Mid-America Transplant, St. Louis, Missouri.
Division of Neurocritical Care, Department of Neurology, Washington University School of Medicine in St. Louis, St. Louis, Missouri.
J Heart Lung Transplant. 2021 Feb;40(2):120-127. doi: 10.1016/j.healun.2020.11.014. Epub 2020 Dec 5.
Hypoxemia is the most common barrier to lungs being transplanted from eligible organ donors who are brain dead (BD). Atelectasis is the principal reversible contributing factor to hypoxemia after brain death. We evaluated prospectively whether ventilation in the prone position in donors who are BD would reverse atelectasis, improve oxygenation, and result in more lungs being transplanted.
Organ donors managed at the recovery center of 1 organ procurement organization over a 2-year period who exhibited hypoxemia (partial pressure of arterial oxygen [PaO]/fraction of inspired oxygen of <300 mm Hg) and had evidence of atelectasis were ventilated in the prone position for 12 hours or longer during donor management. A subset underwent computed tomography (CT) imaging to quantify the degree of atelectasis before and after prone positioning.
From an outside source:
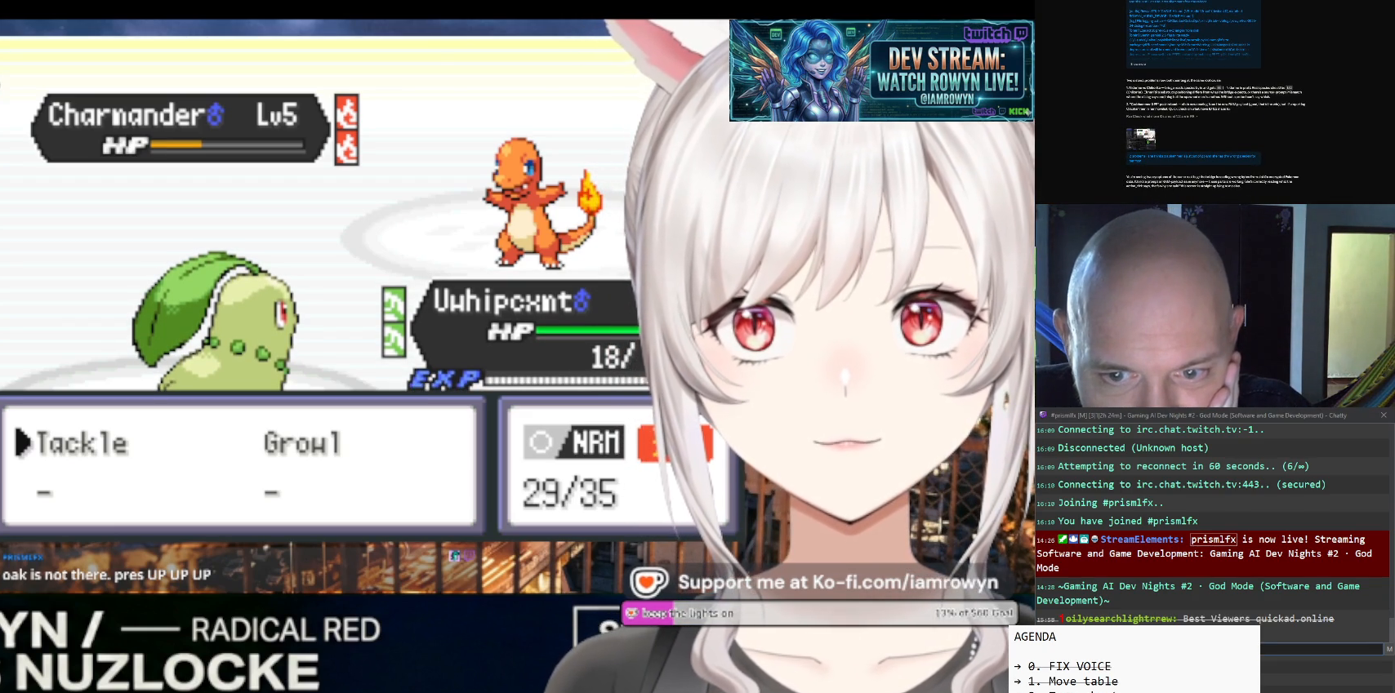
{"buttons": ["A"], "events": []}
Outcomes were compared with those of a control group with hypoxemia and atelectasis managed similarly but in the supine position in the previous 2 years.
A total of 40 lung-eligible donors who were BD with hypoxemia and atelectasis were managed in a prone position and compared with 79 donors in supine position. Baseline PaO was similar between the prone and the supine groups (194 ± 78 vs 177 ± 77 mm Hg, p = 0.26) but increased more in the prone group at 4 hours (by 113 vs 54 mm Hg, p = 0.001) and remained 74-mm Hg higher at 12 hours (340 vs 266 mm Hg, p = 0.0006). CT-graded atelectasis was significantly reduced after ventilation in the prone position but persisted in the supine group (p = 0.001). Final PaO was not significantly higher (344 vs 306, p = 0.12), but lungs were more often transplanted in the prone group (45% vs 24%, p = 0.03).
Ventilation in the prone position reverses atelectasis and rapidly and sustainably improves oxygenation in organ donors who are BD with hypoxemia. This effect appears to translate into more lungs being transplanted.
低氧血症是脑死亡(BD)供体器官移植的最常见障碍。在脑死亡后,肺不张是导致低氧血症的主要可逆因素。我们前瞻性评估了 BD 供体在俯卧位通气是否可以逆转肺不张,改善氧合,并使更多的肺被移植。
在一个器官获取组织的康复中心,对 2 年内出现低氧血症(动脉血氧分压[PaO]/吸入氧分数<300mmHg)且有肺不张证据的器官捐献者进行俯卧位通气,持续 12 小时或更长时间。一部分患者接受了 CT 成像,以在俯卧位前后量化肺不张的程度。结果与前 2 年采用类似方法但在仰卧位管理的低氧血症和肺不张的对照组进行了比较。
共有 40 名符合条件的 BD 肺捐献者出现低氧血症和肺不张,采用俯卧位进行管理,并与 79 名采用仰卧位管理的捐献者进行了比较。俯卧位和仰卧位两组的基线 PaO 相似(194±78 与 177±77mmHg,p=0.26),但在俯卧位组 4 小时时增加更多(113 与 54mmHg,p=0.001),12 小时时仍保持 74mmHg 的优势(340 与 266mmHg,p=0.0006)。俯卧位通气后 CT 分级肺不张明显减少,但在仰卧位组仍持续存在(p=0.001)。最终 PaO 并没有显著升高(344 与 306mmHg,p=0.12),但在俯卧位组更多的肺被移植(45%与 24%,p=0.03)。
在 BD 伴低氧血症的供体中,俯卧位通气可逆转肺不张,并迅速且可持续地改善氧合。这种效果似乎转化为更多的肺被移植。